The finished copy should hold every entry exactly as given, and no pictures.

[Document layout detection data]
**********

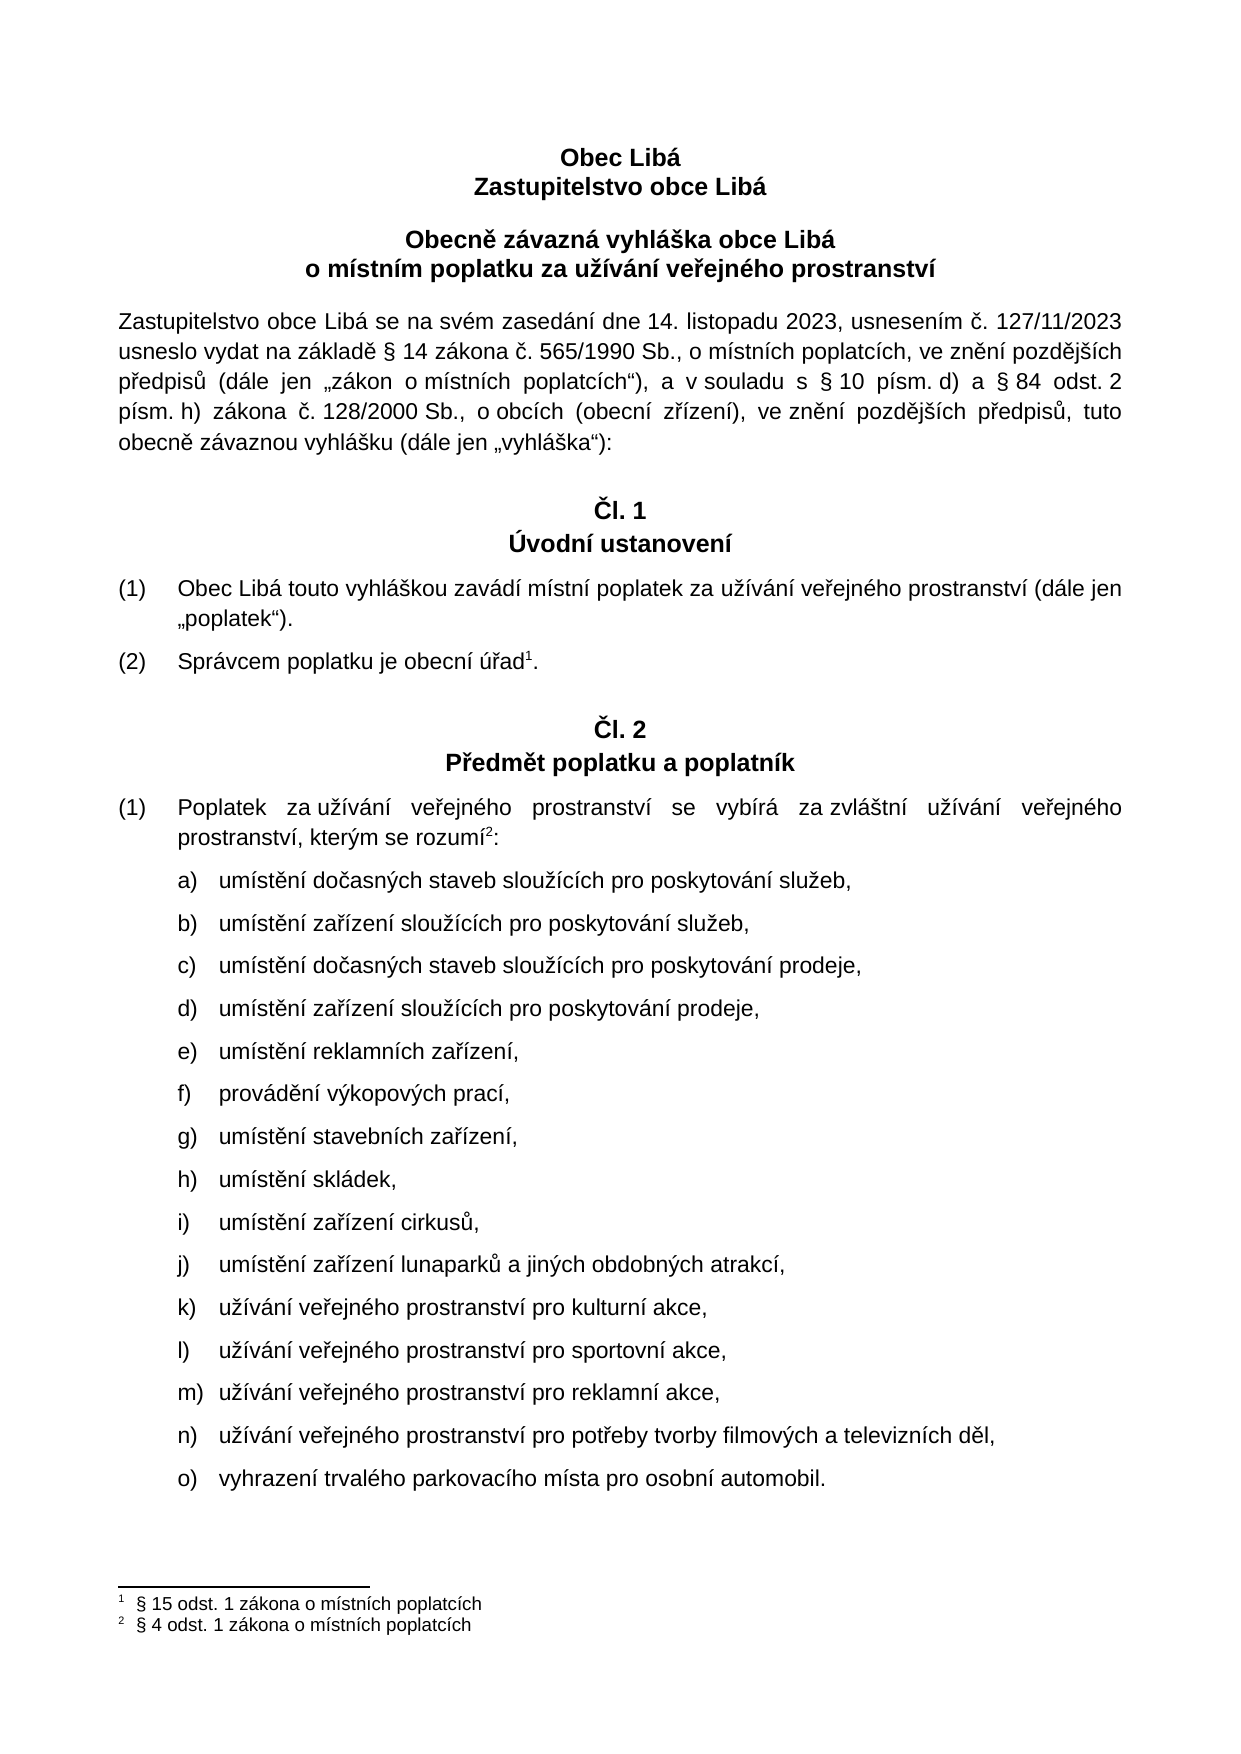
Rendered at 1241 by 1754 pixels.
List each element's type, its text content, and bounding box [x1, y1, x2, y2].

list umístění dočasných staveb sloužících pro poskytování prodeje, [177, 952, 1122, 979]
list užívání veřejného prostranství pro reklamní akce, [177, 1379, 1122, 1406]
title Obec Libá Zastupitelstvo obce Libá [118, 143, 1122, 201]
list Poplatek za užívání veřejného prostranství se vybírá za zvláštní užívání veřejného prostranství, kterým se rozumí: [118, 794, 1122, 851]
subtitle Obecně závazná vyhláška obce Libá o místním poplatku za užívání veřejného prostranství [118, 225, 1122, 283]
list provádění výkopových prací, [177, 1080, 1122, 1107]
subtitle Čl. 2 Předmět poplatku a poplatník [118, 715, 1122, 777]
list vyhrazení trvalého parkovacího místa pro osobní automobil. [177, 1465, 1122, 1491]
list umístění stavebních zařízení, [177, 1123, 1122, 1149]
list umístění zařízení sloužících pro poskytování prodeje, [177, 995, 1122, 1021]
subtitle Čl. 1 Úvodní ustanovení [118, 496, 1122, 558]
list umístění reklamních zařízení, [177, 1038, 1122, 1064]
list Obec Libá touto vyhláškou zavádí místní poplatek za užívání veřejného prostranství (dále jen „poplatek“). [118, 575, 1122, 631]
list umístění zařízení cirkusů, [177, 1208, 1122, 1235]
list užívání veřejného prostranství pro sportovní akce, [177, 1337, 1122, 1363]
list užívání veřejného prostranství pro kulturní akce, [177, 1294, 1122, 1320]
list užívání veřejného prostranství pro potřeby tvorby filmových a televizních děl, [177, 1422, 1122, 1448]
list umístění dočasných staveb sloužících pro poskytování služeb, [177, 867, 1122, 893]
text Zastupitelstvo obce Libá se na svém zasedání dne 14. listopadu 2023, usnesením č. 127/11/2023 usneslo vydat na základě § 14 zákona č. 565/1990 Sb., o místních poplatcích, ve znění pozdějších předpisů (dále jen „zákon o místních poplatcích“), a v souladu s § 10 písm. d) a § 84 odst. 2 písm. h) zákona č. 128/2000 Sb., o obcích (obecní zřízení), ve znění pozdějších předpisů, tuto obecně závaznou vyhlášku (dále jen „vyhláška“): [118, 308, 1122, 455]
list Správcem poplatku je obecní úřad. [118, 648, 1122, 674]
list umístění zařízení lunaparků a jiných obdobných atrakcí, [177, 1251, 1122, 1278]
list umístění skládek, [177, 1166, 1122, 1192]
list umístění zařízení sloužících pro poskytování služeb, [177, 909, 1122, 936]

**********

#### Response below
Rendered at 1241 by 1754 pixels.
List each element's type, its text content, and bounding box [x1, y1, x2, y2].

list umístění dočasných staveb sloužících pro poskytování prodeje, [177, 952, 1122, 979]
list užívání veřejného prostranství pro reklamní akce, [177, 1379, 1122, 1406]
title Obec Libá Zastupitelstvo obce Libá [118, 143, 1122, 201]
list Poplatek za užívání veřejného prostranství se vybírá za zvláštní užívání veřejného prostranství, kterým se rozumí: [118, 794, 1122, 851]
subtitle Obecně závazná vyhláška obce Libá o místním poplatku za užívání veřejného prostranství [118, 225, 1122, 283]
list provádění výkopových prací, [177, 1080, 1122, 1107]
subtitle Čl. 2 Předmět poplatku a poplatník [118, 715, 1122, 777]
list vyhrazení trvalého parkovacího místa pro osobní automobil. [177, 1465, 1122, 1491]
list umístění stavebních zařízení, [177, 1123, 1122, 1149]
list umístění zařízení sloužících pro poskytování prodeje, [177, 995, 1122, 1021]
subtitle Čl. 1 Úvodní ustanovení [118, 496, 1122, 558]
list umístění reklamních zařízení, [177, 1038, 1122, 1064]
list Obec Libá touto vyhláškou zavádí místní poplatek za užívání veřejného prostranství (dále jen „poplatek“). [118, 575, 1122, 631]
list umístění zařízení cirkusů, [177, 1208, 1122, 1235]
list užívání veřejného prostranství pro sportovní akce, [177, 1337, 1122, 1363]
list užívání veřejného prostranství pro kulturní akce, [177, 1294, 1122, 1320]
list užívání veřejného prostranství pro potřeby tvorby filmových a televizních děl, [177, 1422, 1122, 1448]
list umístění dočasných staveb sloužících pro poskytování služeb, [177, 867, 1122, 893]
text Zastupitelstvo obce Libá se na svém zasedání dne 14. listopadu 2023, usnesením č. 127/11/2023 usneslo vydat na základě § 14 zákona č. 565/1990 Sb., o místních poplatcích, ve znění pozdějších předpisů (dále jen „zákon o místních poplatcích“), a v souladu s § 10 písm. d) a § 84 odst. 2 písm. h) zákona č. 128/2000 Sb., o obcích (obecní zřízení), ve znění pozdějších předpisů, tuto obecně závaznou vyhlášku (dále jen „vyhláška“): [118, 308, 1122, 455]
list Správcem poplatku je obecní úřad. [118, 648, 1122, 674]
list umístění zařízení lunaparků a jiných obdobných atrakcí, [177, 1251, 1122, 1278]
list umístění skládek, [177, 1166, 1122, 1192]
list umístění zařízení sloužících pro poskytování služeb, [177, 909, 1122, 936]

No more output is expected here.